The hypothetical monopolist test requires that a hypothetical profit-maximizing firm that was the
only present or future seller of the relevant product(s) to customers in the region would impose at
least a SSNIP on some customers in that region. A region forms a relevant geographic market if this
price increase would not be defeated by substitution away from the relevant product or by arbitrage,
For customers operating in multiple locations, only those customer locations within the targeted zone are included in
e.g., customers in the region travelling outside it to purchase the relevant product. In this exercise, the
terms of sale for products sold to all customers outside the region are held constant.
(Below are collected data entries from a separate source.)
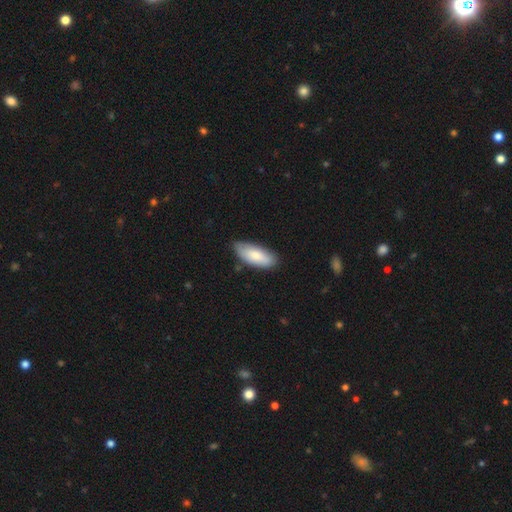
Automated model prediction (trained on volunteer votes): Smooth or featured? smooth (77%)
How rounded? in between (81%)
Merging? none (75%)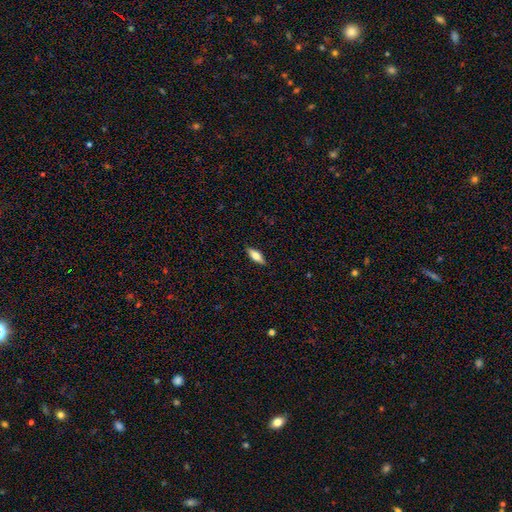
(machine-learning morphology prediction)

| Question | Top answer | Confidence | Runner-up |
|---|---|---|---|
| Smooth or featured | smooth | 68% | featured or disk (25%) |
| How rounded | in between | 60% | cigar-shaped (38%) |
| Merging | none | 89% | minor disturbance (8%) |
Example 13: Customers require local sales and support. Suppliers have sales and service operations in many
geographic areas and can discriminate based on customer location. The geographic market can be defined around
the locations of customers.
Example 14: Each merging firm has a single manufacturing plant and delivers the relevant product to customers
in City X and in City Y. The relevant product is expensive to transport. The merging firms’ plants are by far the
closest to City X, but no closer to City Y than are numerous rival plants. This fact pattern suggests that
customers in City X may be harmed by the merger even if customers in City Y are not. For that reason, the
Agencies consider a relevant geographic market defined around customers in City X. Such a market could be
defined even if the region around the merging firms’ plants would not be a relevant geographic market defined
based on the location of sellers because a hypothetical monopolist controlling all plants in that region would find
a SSNIP imposed on all of its customers unprofitable due to the loss of sales to customers in City Y.
When the geographic market is defined based on customer locations, sales made to those customers
are counted, regardless of the location of the supplier making those sales.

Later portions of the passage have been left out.